GOAL OF THE EXERCISE: Your reply should be the entries, output word for word, with each picture omitted.

(Structured pose outputs)
-- Opening Marker --
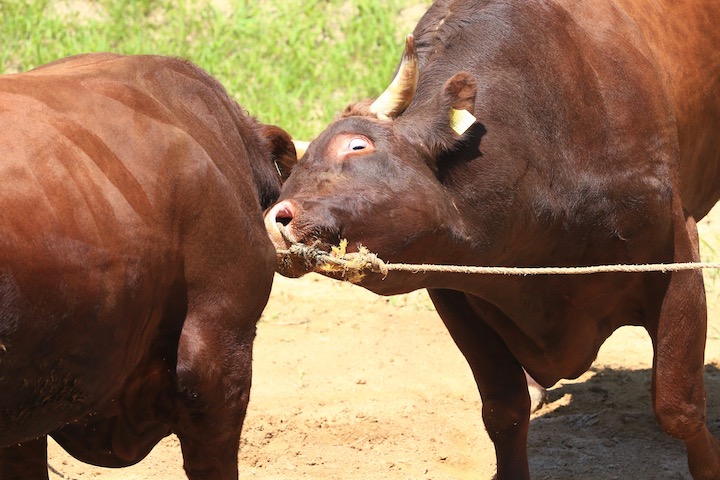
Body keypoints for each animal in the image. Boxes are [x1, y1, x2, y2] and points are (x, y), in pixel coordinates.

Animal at [266, 1, 720, 478]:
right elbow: (504, 412)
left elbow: (678, 405)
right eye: (295, 167)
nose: (276, 218)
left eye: (357, 146)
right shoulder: (454, 287)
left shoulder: (676, 250)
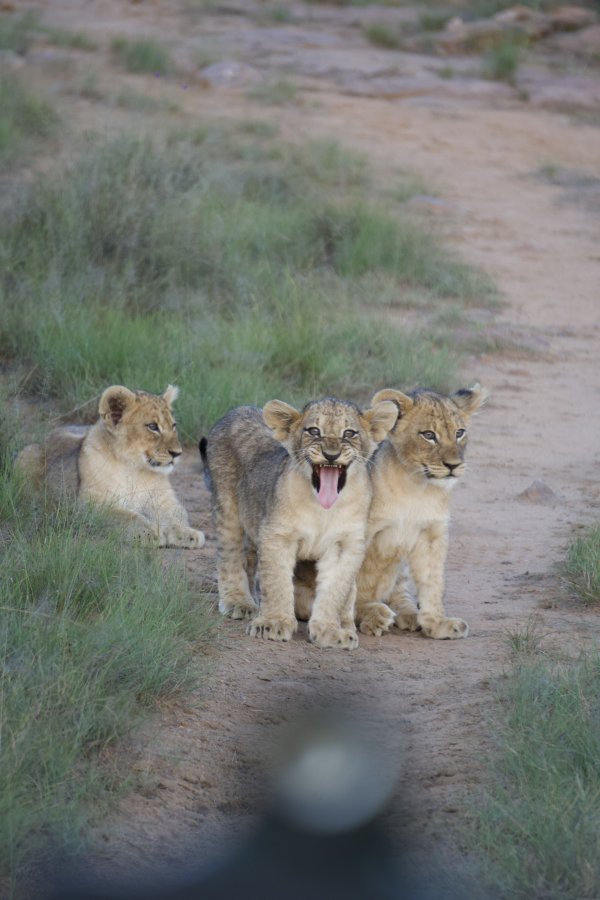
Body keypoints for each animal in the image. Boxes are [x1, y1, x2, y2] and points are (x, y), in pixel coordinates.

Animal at [16, 384, 205, 549]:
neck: (134, 470)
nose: (177, 453)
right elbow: (127, 516)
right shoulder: (89, 505)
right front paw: (149, 533)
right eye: (152, 426)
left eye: (173, 426)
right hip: (26, 454)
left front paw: (188, 534)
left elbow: (177, 515)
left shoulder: (165, 501)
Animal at [200, 397, 398, 649]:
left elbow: (335, 590)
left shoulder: (345, 544)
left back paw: (350, 623)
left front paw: (330, 631)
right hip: (228, 507)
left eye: (349, 433)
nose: (331, 455)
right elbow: (276, 582)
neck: (323, 510)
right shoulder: (277, 535)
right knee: (230, 556)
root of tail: (238, 409)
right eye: (314, 431)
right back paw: (239, 601)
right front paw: (273, 623)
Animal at [354, 384, 487, 640]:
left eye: (459, 433)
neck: (417, 488)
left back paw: (407, 615)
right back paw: (375, 615)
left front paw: (437, 624)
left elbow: (432, 582)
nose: (454, 466)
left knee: (399, 592)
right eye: (428, 435)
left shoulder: (431, 534)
-- Closing Marker --
RESPONSE:
Body keypoints for each animal in the image. Boxes are [x1, y1, x2, y2] and points are (x, y), in pixel coordinates.

Animal at [266, 1, 720, 478]:
right elbow: (504, 412)
left elbow: (678, 405)
right eye: (295, 167)
nose: (276, 218)
left eye: (357, 146)
right shoulder: (454, 287)
left shoulder: (676, 250)
Body keypoints for each animal in the image. Boxes are [x1, y1, x2, y2] and points are (x, y), in pixel coordinates.

Animal at [16, 384, 205, 549]:
neck: (134, 470)
nose: (177, 453)
right elbow: (127, 516)
right shoulder: (89, 505)
right front paw: (149, 533)
right eye: (152, 426)
left eye: (173, 426)
right hip: (26, 454)
left front paw: (188, 534)
left elbow: (177, 515)
left shoulder: (165, 501)
Animal at [200, 397, 398, 649]:
left elbow: (335, 590)
left shoulder: (345, 544)
left back paw: (350, 623)
left front paw: (330, 631)
right hip: (228, 507)
left eye: (349, 433)
nose: (331, 455)
right elbow: (276, 582)
neck: (323, 510)
right shoulder: (277, 535)
right knee: (230, 556)
root of tail: (238, 409)
right eye: (314, 431)
right back paw: (239, 601)
right front paw: (273, 623)
Animal at [354, 384, 487, 640]:
left eye: (459, 433)
neck: (417, 488)
left back paw: (407, 615)
right back paw: (375, 615)
left front paw: (437, 624)
left elbow: (432, 582)
nose: (454, 466)
left knee: (399, 592)
right eye: (428, 435)
left shoulder: (431, 534)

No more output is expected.